Plusieurs législations de par le monde empêchent le développement des produits alternatifs à la cigarette. Or, les contraintes n’ont jamais réduit le nombre de fumeurs, et les conséquences sur la santé publique sont énormes. Des experts ont démontré ce mercredi qu’une meilleure information des citoyens permettait de faire des choix éclairés et de développer une meilleure santé, positive pour les pays.

Par Mohamed GUEYE
La question des alternatives au tabac et à ses méfaits était ce mercredi au centre d’une discussion virtuelle, organisée par une organisation non gouvernementale située en Grande Bretagne et dénommée, en anglais, «Know­ledge-action-change». Les débats, répartis en trois sessions d’environ 2 heures de temps chacune, tournaient autour de la thématique de faire en sorte que les décideurs puissent permettre aux citoyens, à savoir les fumeurs, leur entourage et l’opinion publique de manière générale, de s’informer sur les moyens d’abandonner le tabac, pour des solutions moins dangereuses pour la santé. Lesdites solutions sont en train d’être développées, et des experts et des scientifiques renommés assurent qu’elles donnent des résultats tangibles.
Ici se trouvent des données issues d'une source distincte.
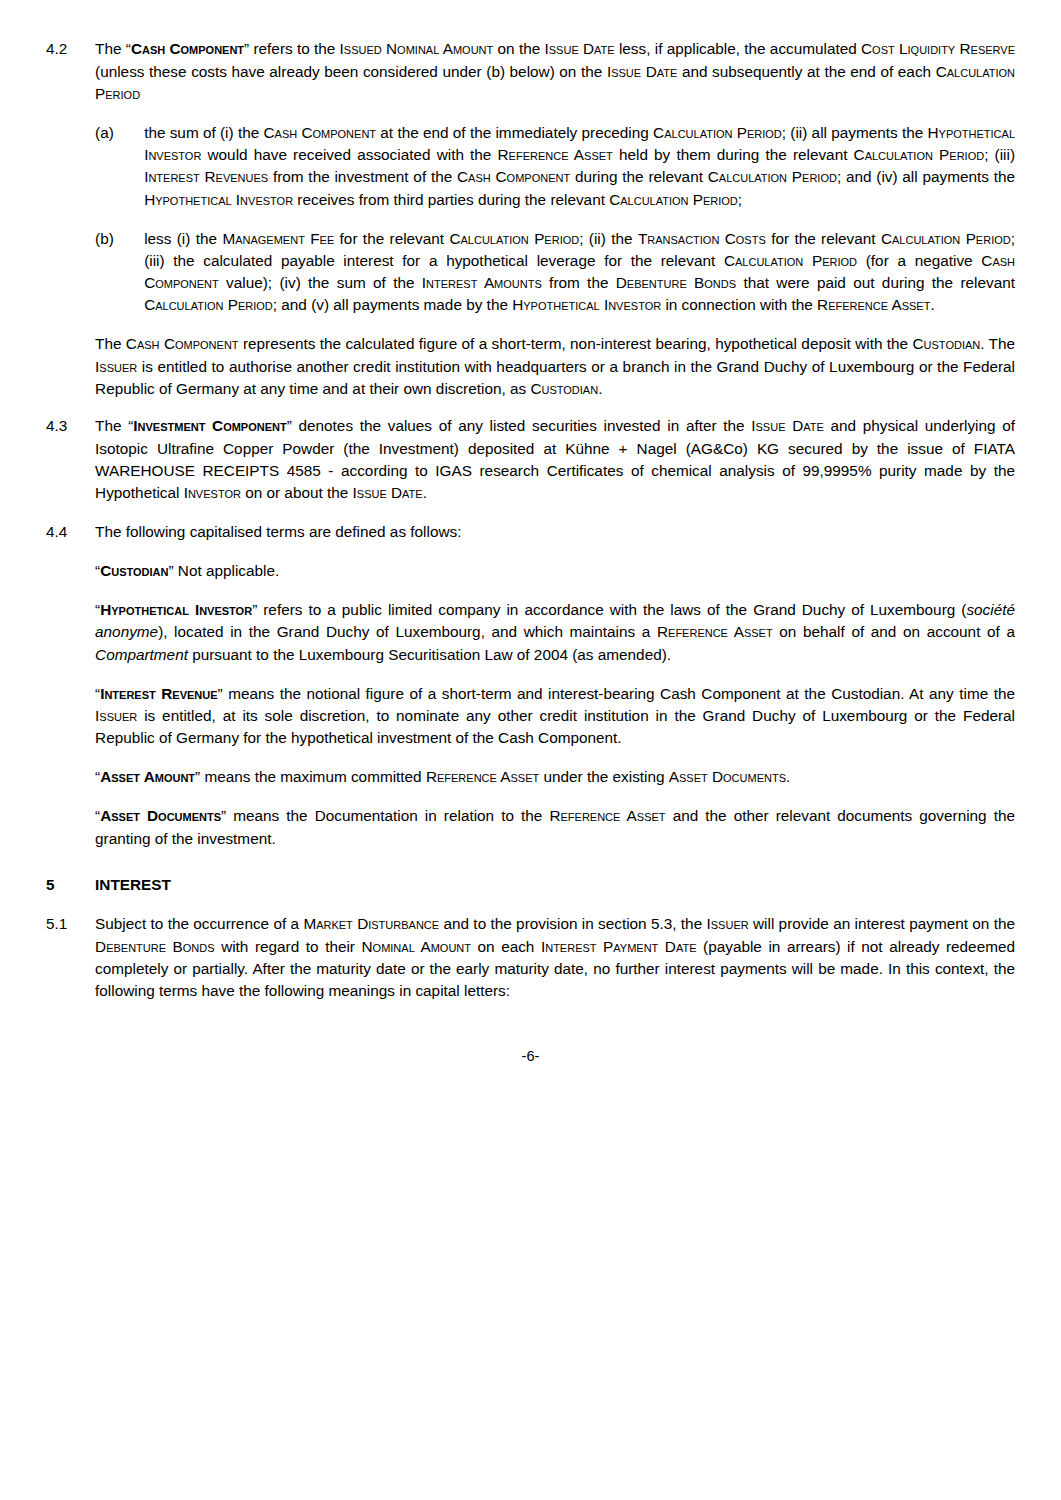4.2
The “Cash Component” refers to the Issued Nominal Amount on the Issue Date less, if applicable, the accumulated Cost Liquidity Reserve (unless these costs have already been considered under (b) below) on the Issue Date and subsequently at the end of each Calculation Period
(a)
the sum of (i) the Cash Component at the end of the immediately preceding Calculation Period; (ii) all payments the Hypothetical Investor would have received associated with the Reference Asset held by them during the relevant Calculation Period; (iii) Interest Revenues from the investment of the Cash Component during the relevant Calculation Period; and (iv) all payments the Hypothetical Investor receives from third parties during the relevant Calculation Period;
(b)
less (i) the Management Fee for the relevant Calculation Period; (ii) the Transaction Costs for the relevant Calculation Period; (iii) the calculated payable interest for a hypothetical leverage for the relevant Calculation Period (for a negative Cash Component value); (iv) the sum of the Interest Amounts from the Debenture Bonds that were paid out during the relevant Calculation Period; and (v) all payments made by the Hypothetical Investor in connection with the Reference Asset.
The Cash Component represents the calculated figure of a short-term, non-interest bearing, hypothetical deposit with the Custodian. The Issuer is entitled to authorise another credit institution with headquarters or a branch in the Grand Duchy of Luxembourg or the Federal Republic of Germany at any time and at their own discretion, as Custodian.
4.3
The “Investment Component” denotes the values of any listed securities invested in after the Issue Date and physical underlying of Isotopic Ultrafine Copper Powder (the Investment) deposited at Kühne + Nagel (AG&Co) KG secured by the issue of FIATA WAREHOUSE RECEIPTS 4585 - according to IGAS research Certificates of chemical analysis of 99,9995% purity made by the Hypothetical Investor on or about the Issue Date.
4.4
The following capitalised terms are defined as follows:
“Custodian” Not applicable.
“Hypothetical Investor” refers to a public limited company in accordance with the laws of the Grand Duchy of Luxembourg (société anonyme), located in the Grand Duchy of Luxembourg, and which maintains a Reference Asset on behalf of and on account of a Compartment pursuant to the Luxembourg Securitisation Law of 2004 (as amended).
“Interest Revenue” means the notional figure of a short-term and interest-bearing Cash Component at the Custodian. At any time the Issuer is entitled, at its sole discretion, to nominate any other credit institution in the Grand Duchy of Luxembourg or the Federal Republic of Germany for the hypothetical investment of the Cash Component.
“Asset Amount” means the maximum committed Reference Asset under the existing Asset Documents.
“Asset Documents” means the Documentation in relation to the Reference Asset and the other relevant documents governing the granting of the investment.
5
INTEREST
5.1
Subject to the occurrence of a Market Disturbance and to the provision in section 5.3, the Issuer will provide an interest payment on the Debenture Bonds with regard to their Nominal Amount on each Interest Payment Date (payable in arrears) if not already redeemed completely or partially. After the maturity date or the early maturity date, no further interest payments will be made. In this context, the following terms have the following meanings in capital letters:
-6-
Mais hier, certains des orateurs ont fait ressortir le fait que des facteurs de blocage existent de par le monde, qui sont le fait d’organisations parfois bien établies, comme l’Organisation mondiale de la santé (Oms), ou des fondations américaines ayant pignon sur rue, comme la Bill & Melinda Gates Foun­dation, ou celle du milliardaire Bloomberg.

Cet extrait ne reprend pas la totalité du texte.